Confess away, my friends.
- I don’t like either Colin Firth or Bradley Cooper. The former is just meh and I am bored by period piece movies (for the most part) and the latter makes me want to punch him in his ugly face. I don’t have a rational explanation for this, however.
- I was cleaning up dog bombs in the yard and came across some little gifts from my neighbour’s feral cats. I carefully collected said presents and promptly delivered them to the neighbour’s yard. Aaaand you’re welcome.
- I get really irritated when I think of something I want to complain about on, say, Twitter, but then remember that a friend who follows me would probably be offended. And it’s not the fact that I would offend her but rather, that I am censoring myself like that that gets me.
- When people tell me really personal things, I rarely feel embarrassed but I wonder if I am ever blushing.
- People tend to do this often. I am not sure if I am a good listener or if I just make them feel comfortable or what.

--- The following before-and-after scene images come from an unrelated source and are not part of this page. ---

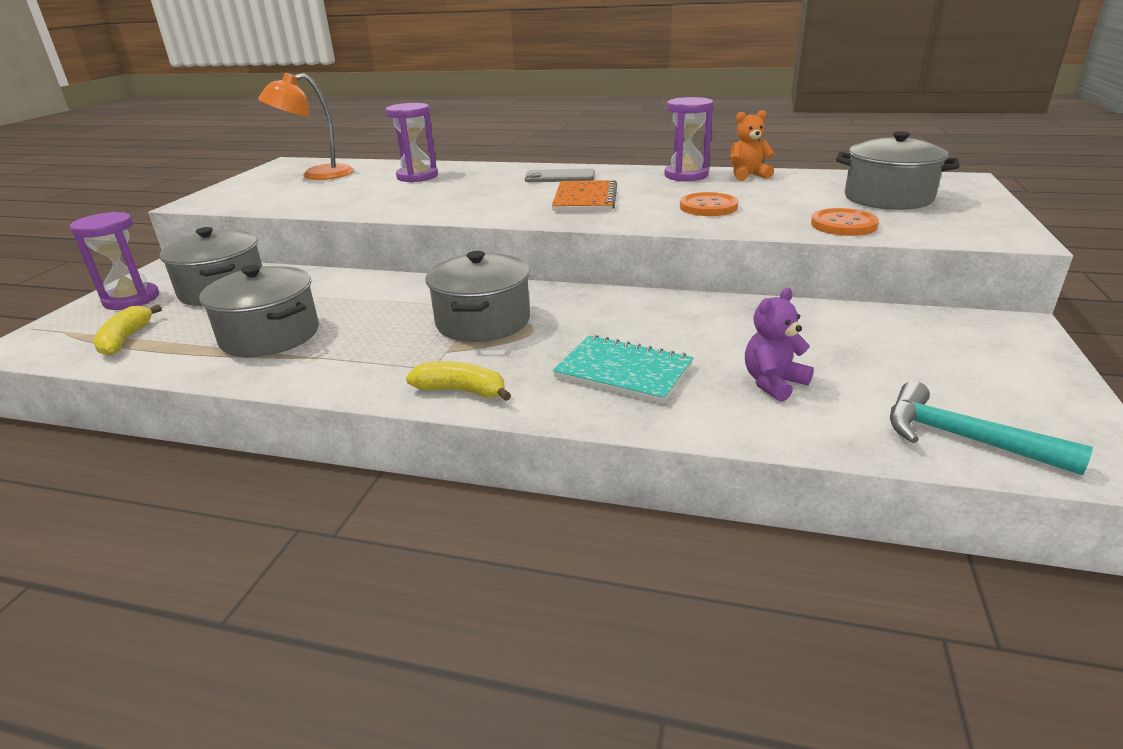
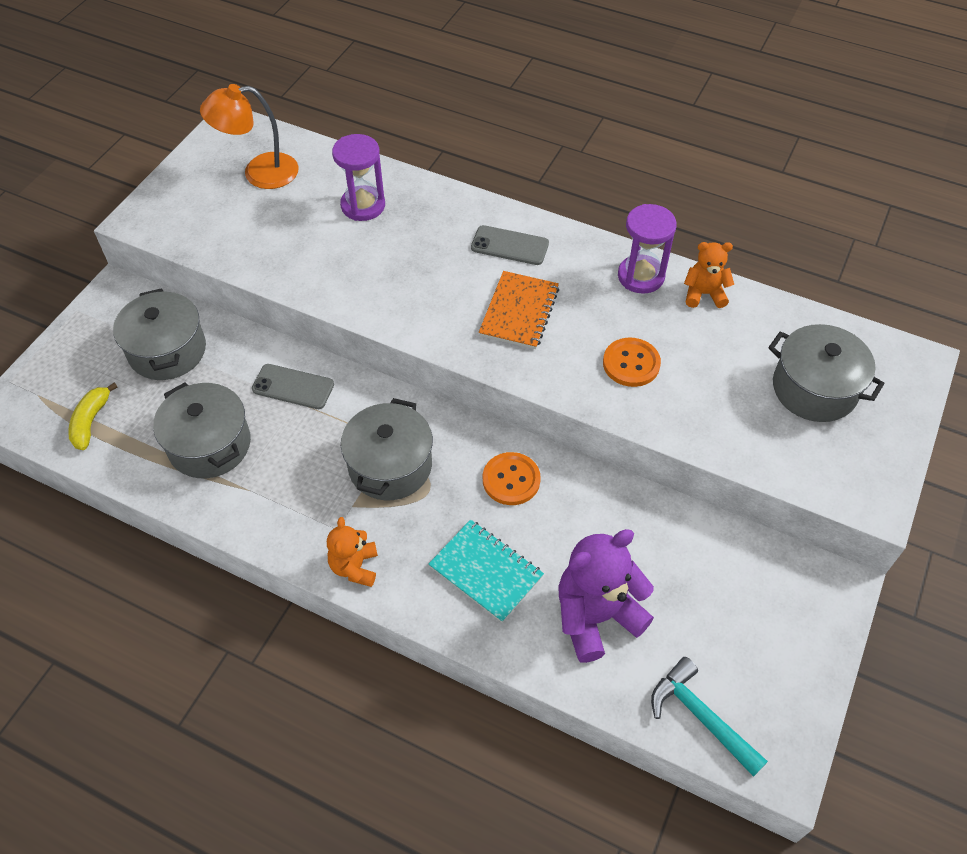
camera: 10 degrees right, 25 degrees up
purple hourglass [69,212,159,310] -> none
yellow banana [406,361,511,401] -> orange teddy bear [327,517,378,587]
purple teddy bear [745,288,814,402] -> purple teddy bear [558,529,654,663], size x1.77
orange button [811,208,879,236] -> orange button moved to [483,452,541,505]
none -> grey phone [252,364,334,409]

- I don’t wear make-up except if we’re getting dressed up for an outing. On a daily basis, I don’t want to mess with it. But while looking in the mirror to pluck last night, I came to the realization that I might just have to start; my skin doesn’t look “old” but I noticed some imperfections that I don’t exactly like.

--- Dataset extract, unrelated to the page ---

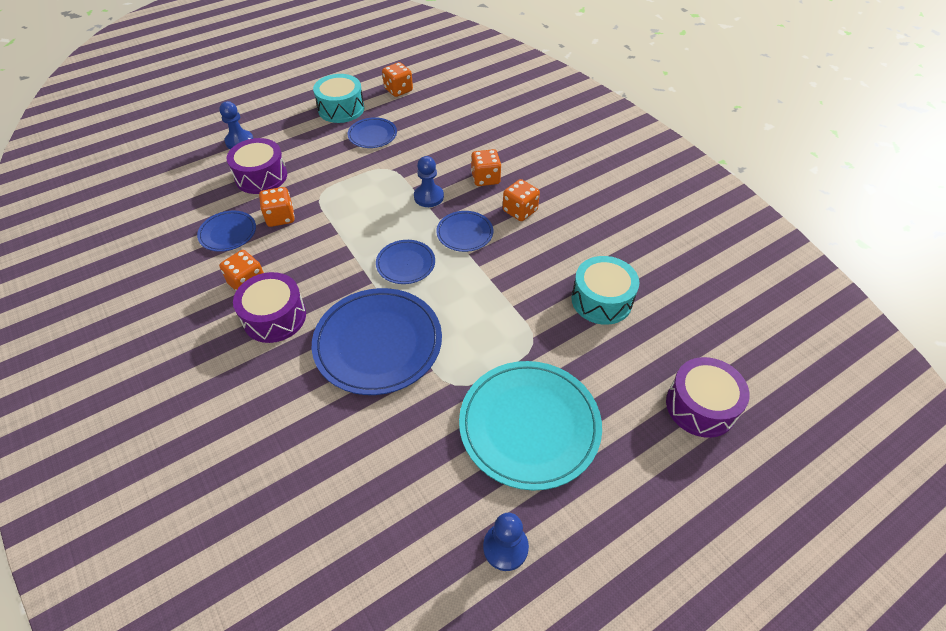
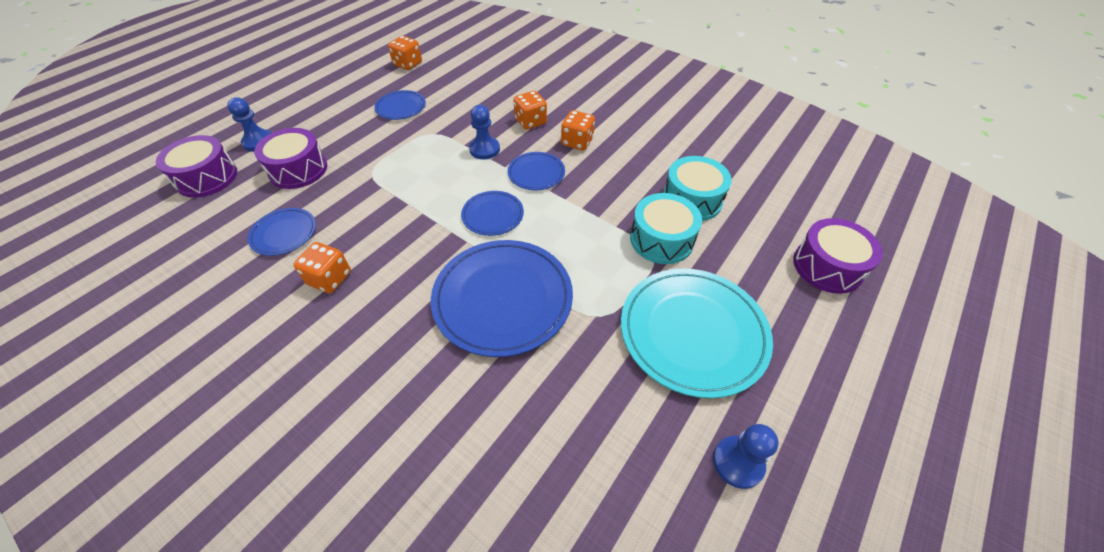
camera: 20 degrees left, 0 degrees up
purple drum [233,272,306,343] -> purple drum moved to [156,135,237,198]
orange dice [259,187,295,227] -> none
turquoise drum [313,74,364,123] -> turquoise drum moved to [630,193,702,264]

- I created a Janet Jackson Pandora station and when it started playing NKOTB songs… I thumbs upped them.
- I tend to get really interested in things from my youth. For example, my dad went to the town where I grew up last week and a mall where my mother worked is still there but shut down, as it has been for a long time. He wondered if it was all the same inside and I found a Facebook group all about it and it is, it’s just closed up… a time capsule for the 80s. I am obsessed with finding out more about it now and people who might remember it.
- I sometimes have dreams about places like that, from my childhood. I dream about being trapped in malls we used to visit or in water parks and I am the only one there. I think places have a big impact on how I view myself and my surroundings now.
- As a child, however, I was irrationally afraid of old houses, even if we were just driving down a street full of them.
That’s what I got for ya this week. What do you have to confess?